I sit in the shop like an old man, selling maps to help other people find things, thought Boaz-Jachin, because my father has taken my map for himself and has run off to find a new life with it. The boy has become an old man and the old man has become a boy.
Boaz-Jachin took his old sketch-map from the drawer of his desk and began to work on it again. He spoke to the information-gatherers and surveyors, and he wrote in a notebook whatever seemed useful. He walked the streets and alleyways of the town late at night and early in the morning. He learned more and more about what people were looking for and where they found it. Boaz-Jachin worked hard on his map, but it still looked empty and confused compared to the one that his father had shown him. His lines were dirty and straggling, and lacked the pattern of intelligent purpose. The routes shown in his father’s map had had a clarity and logic that made his own efforts seem poor. He was uncertain of what to seek, and he had little confidence in his ability to find anything. He told one of the surveyors of his difficulties.

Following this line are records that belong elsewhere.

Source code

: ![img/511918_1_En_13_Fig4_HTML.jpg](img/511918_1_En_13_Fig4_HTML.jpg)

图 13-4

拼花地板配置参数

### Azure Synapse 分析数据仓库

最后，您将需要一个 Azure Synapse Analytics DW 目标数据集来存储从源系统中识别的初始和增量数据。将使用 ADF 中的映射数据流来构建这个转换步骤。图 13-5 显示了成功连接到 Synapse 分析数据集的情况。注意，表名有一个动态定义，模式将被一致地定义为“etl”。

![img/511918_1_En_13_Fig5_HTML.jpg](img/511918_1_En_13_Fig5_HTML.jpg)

‘For years I have sighted and measured and located this point and that point on the face of the earth,’ said the surveyor, ‘and I have gone back to the same places to find my stakes pulled out as boundaries waver and lose accuracy. I sight and I measure and I plant the stakes again, knowing they will be pulled out again. It is not only stakes and boundaries that are lost — this is what there is to know about maps, and I tell you what I have paid years to learn: everything that is found is always lost again, and nothing that is found is ever lost again. Can you understand that? You’re still a boy, so maybe you can’t. Can you understand that?’
Boaz-Jachin thought about the surveyor’s words. He understood the words, but the meaning of them did not enter him because their meaning was not an answer to any question in him. In his mind he saw an oblong of blue sky edged with dark faces. He felt a roaring in him, and opened and closed his mouth silently. ‘No,’ he said.